WHAT TO WORK ON
From the passage on small-cap investor relations, list every benefit that good communications or closing the gap to net asset value is said to bring.

Segment Start: SUPPLIED PASSAGE

While the newer small-caps are more likely to recognise the need for a proper communications strategy, he observes that many of the older companies, those that have been listed for many years, are less receptive to the need for investor relations. As such, he hopes that the programme will include grants for these companies to tap into. The programme could also arrange outreach sessions for these companies to provide them with proper guidance on communicating with the investing community, he says.

Having good communications will also benefit the market, Wong adds, as it should help companies’ share prices move closer towards their net asset values (NAVs).

“If you close the gap, there’s also a lesser chance … of them delisting. People would recognise the value of the company and companies would justify their valuation as a listed company,” says Wong.

Segment End: SUPPLIED PASSAGE
Segment Start: SUPPLIED ENTRIES

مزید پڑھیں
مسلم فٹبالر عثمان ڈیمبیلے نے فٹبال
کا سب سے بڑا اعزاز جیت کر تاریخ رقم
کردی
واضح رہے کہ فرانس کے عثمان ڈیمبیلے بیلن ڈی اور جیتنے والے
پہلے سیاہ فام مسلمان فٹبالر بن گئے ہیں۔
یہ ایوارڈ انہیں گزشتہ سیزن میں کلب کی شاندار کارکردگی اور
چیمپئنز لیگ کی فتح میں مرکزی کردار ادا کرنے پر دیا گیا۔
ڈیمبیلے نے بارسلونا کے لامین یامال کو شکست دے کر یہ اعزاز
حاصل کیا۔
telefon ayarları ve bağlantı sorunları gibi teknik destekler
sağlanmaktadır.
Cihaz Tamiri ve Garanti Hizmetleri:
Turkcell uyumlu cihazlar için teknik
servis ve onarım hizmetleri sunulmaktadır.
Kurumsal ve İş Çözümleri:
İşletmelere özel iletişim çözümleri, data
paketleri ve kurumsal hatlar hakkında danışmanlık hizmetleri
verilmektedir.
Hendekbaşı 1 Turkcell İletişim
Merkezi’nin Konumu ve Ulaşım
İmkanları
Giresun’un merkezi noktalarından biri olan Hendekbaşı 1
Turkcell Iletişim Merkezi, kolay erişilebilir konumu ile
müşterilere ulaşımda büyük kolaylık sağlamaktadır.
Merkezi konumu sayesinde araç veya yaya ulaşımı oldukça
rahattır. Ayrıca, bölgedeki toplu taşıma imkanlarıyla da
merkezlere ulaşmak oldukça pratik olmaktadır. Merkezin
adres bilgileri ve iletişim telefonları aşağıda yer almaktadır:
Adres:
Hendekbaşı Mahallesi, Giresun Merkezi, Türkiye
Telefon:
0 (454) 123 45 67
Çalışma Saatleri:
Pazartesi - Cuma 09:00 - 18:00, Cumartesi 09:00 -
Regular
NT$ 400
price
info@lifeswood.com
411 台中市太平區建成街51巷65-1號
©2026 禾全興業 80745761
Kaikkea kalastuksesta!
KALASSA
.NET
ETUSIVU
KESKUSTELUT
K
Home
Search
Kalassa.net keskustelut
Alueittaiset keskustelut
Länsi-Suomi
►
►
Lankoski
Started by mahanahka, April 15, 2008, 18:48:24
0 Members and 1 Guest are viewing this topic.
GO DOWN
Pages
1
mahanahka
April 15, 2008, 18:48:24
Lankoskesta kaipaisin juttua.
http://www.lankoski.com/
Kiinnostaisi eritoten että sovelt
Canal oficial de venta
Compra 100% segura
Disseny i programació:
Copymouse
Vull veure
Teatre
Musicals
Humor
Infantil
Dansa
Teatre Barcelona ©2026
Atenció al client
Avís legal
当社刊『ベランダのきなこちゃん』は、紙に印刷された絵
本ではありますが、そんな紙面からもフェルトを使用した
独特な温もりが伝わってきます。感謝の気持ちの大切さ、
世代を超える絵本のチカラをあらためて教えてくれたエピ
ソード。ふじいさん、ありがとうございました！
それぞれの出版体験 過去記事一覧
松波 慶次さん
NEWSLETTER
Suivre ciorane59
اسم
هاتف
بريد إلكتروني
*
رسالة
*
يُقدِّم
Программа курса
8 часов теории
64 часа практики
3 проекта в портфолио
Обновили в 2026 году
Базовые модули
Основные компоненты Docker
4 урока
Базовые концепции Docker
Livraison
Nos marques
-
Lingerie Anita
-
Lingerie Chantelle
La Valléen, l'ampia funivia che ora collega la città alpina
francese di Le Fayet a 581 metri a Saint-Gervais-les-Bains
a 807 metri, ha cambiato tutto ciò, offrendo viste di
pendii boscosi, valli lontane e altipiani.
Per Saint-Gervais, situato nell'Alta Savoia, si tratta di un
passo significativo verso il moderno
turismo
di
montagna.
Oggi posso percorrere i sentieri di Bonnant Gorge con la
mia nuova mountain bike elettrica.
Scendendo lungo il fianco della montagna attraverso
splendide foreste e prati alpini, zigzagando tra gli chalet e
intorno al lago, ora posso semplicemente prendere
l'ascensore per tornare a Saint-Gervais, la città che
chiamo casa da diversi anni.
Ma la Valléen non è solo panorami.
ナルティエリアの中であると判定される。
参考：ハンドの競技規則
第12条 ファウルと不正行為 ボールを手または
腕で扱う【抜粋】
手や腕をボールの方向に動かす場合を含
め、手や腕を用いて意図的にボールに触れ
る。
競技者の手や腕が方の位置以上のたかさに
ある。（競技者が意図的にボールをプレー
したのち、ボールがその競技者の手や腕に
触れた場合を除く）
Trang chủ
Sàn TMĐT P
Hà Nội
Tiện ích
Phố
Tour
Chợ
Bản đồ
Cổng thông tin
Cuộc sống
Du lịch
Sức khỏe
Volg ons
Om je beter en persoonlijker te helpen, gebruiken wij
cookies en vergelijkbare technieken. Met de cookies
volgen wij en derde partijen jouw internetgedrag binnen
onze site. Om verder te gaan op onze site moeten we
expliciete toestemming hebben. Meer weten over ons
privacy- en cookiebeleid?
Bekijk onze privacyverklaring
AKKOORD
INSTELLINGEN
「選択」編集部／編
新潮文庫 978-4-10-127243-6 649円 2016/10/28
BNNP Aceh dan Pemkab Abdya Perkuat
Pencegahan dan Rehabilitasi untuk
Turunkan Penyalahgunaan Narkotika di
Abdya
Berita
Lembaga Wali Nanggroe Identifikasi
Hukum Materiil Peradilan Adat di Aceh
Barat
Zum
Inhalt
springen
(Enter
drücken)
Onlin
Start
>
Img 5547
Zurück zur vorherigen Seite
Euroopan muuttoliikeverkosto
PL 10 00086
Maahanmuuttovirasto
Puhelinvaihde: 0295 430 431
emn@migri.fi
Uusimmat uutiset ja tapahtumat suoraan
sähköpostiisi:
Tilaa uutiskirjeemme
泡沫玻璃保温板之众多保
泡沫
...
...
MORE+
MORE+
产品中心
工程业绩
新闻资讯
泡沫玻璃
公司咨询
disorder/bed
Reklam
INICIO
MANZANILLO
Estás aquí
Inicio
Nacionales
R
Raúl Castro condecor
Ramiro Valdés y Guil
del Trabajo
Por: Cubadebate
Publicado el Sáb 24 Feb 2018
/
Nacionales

Segment End: SUPPLIED ENTRIES

FINISHED EXERCISE
- Companies' share prices move closer toward their net asset values (NAVs).
- There is less chance of the companies delisting.
- People recognize the value of the company.
- Companies justify their valuation as a listed company.